» Texte fourni
Depuis hier, tous ceux qui étaient en âge de vivre l’événement, se souviennent de la transmission télé du premier pas de Neil Armstrong sur la lune. J’avais 47 ans et ne m’en souviens pas. Bien sûr, j’ai vu mille fois ces images à la télévision, mais je ne me souviens pas de ce que je faisais à ce moment précis ni comment je l’ai perçu. J’avais alors ma boutique de livres dans le petit village de Saint-Alban, en Lozère. Je n’avais pas la télévision. Je devais être saoul, comme souvent, ou m’occuper d’une autre lune que notre astre des nuits. Quoi qu’il en soit je doute que tant de gens se souviennent de cela avec autant de précision. Lorsqu’il n’en dispose pas, le cerveau s’invente des souvenirs qui semblent aussi réels que les vrais souvenirs.

» Données fournies
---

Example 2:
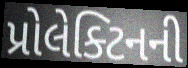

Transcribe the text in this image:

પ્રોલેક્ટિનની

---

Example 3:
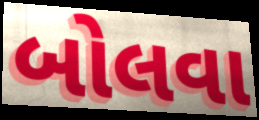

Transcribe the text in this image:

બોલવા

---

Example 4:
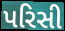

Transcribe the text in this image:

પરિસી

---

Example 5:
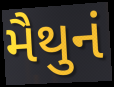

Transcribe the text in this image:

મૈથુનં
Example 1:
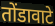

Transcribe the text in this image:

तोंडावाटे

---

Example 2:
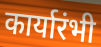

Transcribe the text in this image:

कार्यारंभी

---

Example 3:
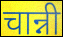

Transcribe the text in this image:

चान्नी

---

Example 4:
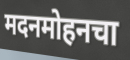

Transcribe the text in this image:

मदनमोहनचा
* * *
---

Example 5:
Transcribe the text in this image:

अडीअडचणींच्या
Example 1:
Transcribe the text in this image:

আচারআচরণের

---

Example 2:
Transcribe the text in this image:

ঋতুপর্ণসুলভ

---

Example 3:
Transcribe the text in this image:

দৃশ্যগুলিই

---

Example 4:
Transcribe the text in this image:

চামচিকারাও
--
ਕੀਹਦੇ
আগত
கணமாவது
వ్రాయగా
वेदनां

» Consignes
[A] Recopiez mot pour mot le passage du texte sur le premier pas sur la lune, de « Depuis hier, tous » à « les vrais souvenirs. ».
[B] Écrivez la suite du texte sur le premier pas sur la lune, après sa dernière phrase.

» Réponses fournies
[A]
Depuis hier, tous ceux qui étaient en âge de vivre l’événement, se souviennent de la transmission télé du premier pas de Neil Armstrong sur la lune. J’avais 47 ans et ne m’en souviens pas. Bien sûr, j’ai vu mille fois ces images à la télévision, mais je ne me souviens pas de ce que je faisais à ce moment précis ni comment je l’ai perçu. J’avais alors ma boutique de livres dans le petit village de Saint-Alban, en Lozère. Je n’avais pas la télévision. Je devais être saoul, comme souvent, ou m’occuper d’une autre lune que notre astre des nuits. Quoi qu’il en soit je doute que tant de gens se souviennent de cela avec autant de précision. Lorsqu’il n’en dispose pas, le cerveau s’invente des souvenirs qui semblent aussi réels que les vrais souvenirs.

[B]
Ce matin-là… Ce matin-là je m’éveillais avec un insondable sentiment de vide. Le ciel était étale, d’un bleu pâle absolu, le soleil faisait briller les feuillages, mettait l’espace en scène, enflammait les rosiers rouges dans le jardin en face de mon appartement, rien ne bougeait, c’était comme si tout avait été là, en place, de toute éternité, que rien jamais n’avait, ne devait changer. Une chaise, posée sur l’herbe évoquait l’absence totale de personnage, rien ne bougeait, le silence était total. Seul peut-être, si je forçais mon écoute, un très léger souffle venu de je ne savais où, indiquait que quelque chose, quelque part existait. Je m’assis dans un fauteuil, au soleil, sur le balcon, fermais les yeux. J’étais perdu. Il me semblait que tout ce que j’avais pu réaliser jusque là, que l’ensemble de ce que j’avais vécu était d’une complète vacuité, que j’avais, pour rien, vécu tout ce temps. Soudain, j’étais convaincu que les multiples projets qui, la veille encore, étaient ma raison...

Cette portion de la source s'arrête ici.